A UK-wide survey among managers has revealed that bullying is not seen as a key issue in today’s workplace – with only 17% of respondents claiming that it is a problem to be addressed.
However, the research, by Leicester based PTP Training and Marketing Ltd, also highlighted a significant lack of knowledge among managers regarding company procedure to deal with bullying.
Despite up to three-quarters of the sample saying they believed there was company policy and reporting procedures – just 16% actually knew what it was.
According to the survey, the seriousness of ‘bullying’ is sometimes unappreciated leading to confusion as to how to deal with it. Respondents admitted that bullying could be interpreted as little more than ‘personality clashes’ rather than serious misconduct and consequently dealt with more leniently than should be the case.
However, PTP said it was not surprising that managers had difficulties in dealing with bullying incidents in the office as most had no proper training. The survey showed that two-thirds of managers had no official training while training procedures among the remainder of the sample varied considerably.
A few organisations polled were investing in specialist external companies for support and training while the majority said personnel received internal training through employee handbooks, induction manuals and courses and other internal workshops. In some cases the issue is simply a matter discussed in staff meetings.
There was also a lack of awareness regarding who had access to the training in dealing with workplace bullying - with almost half the survey being unaware. Of those who did know it figures showed that 40% of companies were restricting this training to senior management or HR personnel.
Despite the apparent low levels of knowledge of guidelines and training in dealing with workplace bullying, five out of six managers said they believed the policies and training resources are adequate within their workplace. Of those who wanted to see more being done – the most popular responses were more training for line managers and not just senior managers and a clearer definition of what constitutes bullying in the workplace.

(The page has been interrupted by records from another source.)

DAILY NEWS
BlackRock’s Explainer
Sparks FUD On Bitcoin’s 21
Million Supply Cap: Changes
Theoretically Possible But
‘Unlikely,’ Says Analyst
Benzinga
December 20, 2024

Commenting on the results, managing director of PTP Training & Marketing, Marc Holland said he was surprised that more companies don’t have clearer policies and procedures in place:
“Organisations should be taking this issue more seriously as bullying at any level – even if it is described as ‘personality clashes’ can make life very difficult and upsetting for those directly involved as well as causing widespread tension among colleagues. There is a wealth of training programmes available on issues such as ‘managing and resolving conflict’, which can give staff an appreciation of the problem and how to deal effectively with it. This knowledge should be seen as a basic understanding to what is considered appropriate and non-appropriate behaviour in any organisation.”